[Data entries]
====================
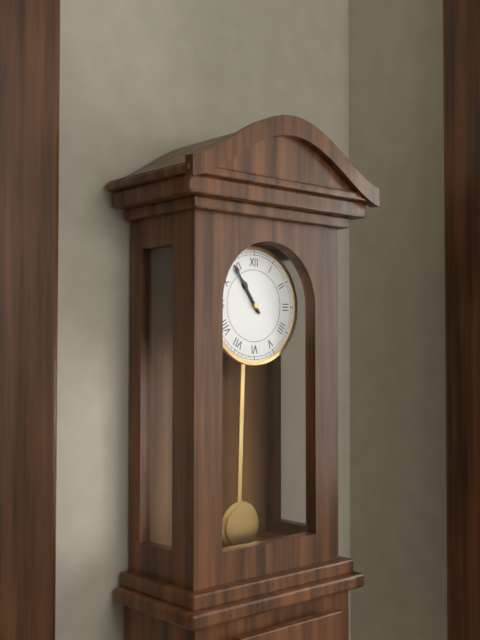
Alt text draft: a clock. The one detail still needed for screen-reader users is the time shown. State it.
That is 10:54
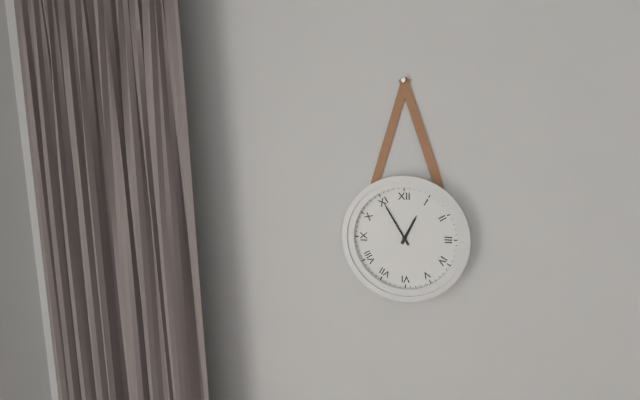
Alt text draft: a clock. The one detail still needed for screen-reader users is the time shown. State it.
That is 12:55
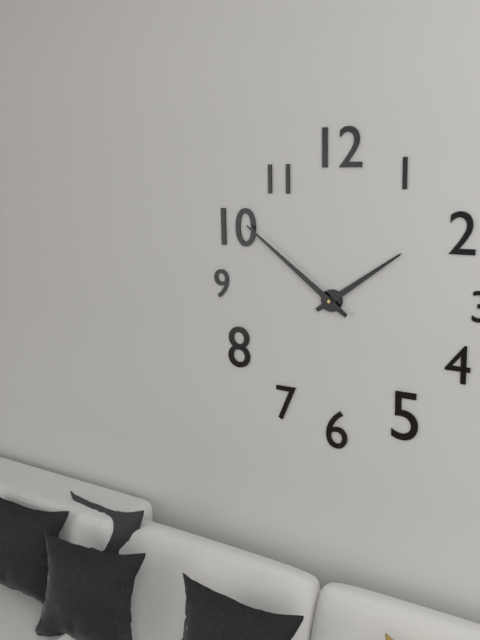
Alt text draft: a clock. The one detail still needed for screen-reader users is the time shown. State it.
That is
====================
## What you need to do
Rewrite the data above with "screen-reader users" changed to "people who use screen readers" and every other word left as it is. Leave the pictures out of your version.

## In response
Alt text draft: a clock. The one detail still needed for people who use screen readers is the time shown. State it.
That is 10:54
Alt text draft: a clock. The one detail still needed for people who use screen readers is the time shown. State it.
That is 12:55
Alt text draft: a clock. The one detail still needed for people who use screen readers is the time shown. State it.
That is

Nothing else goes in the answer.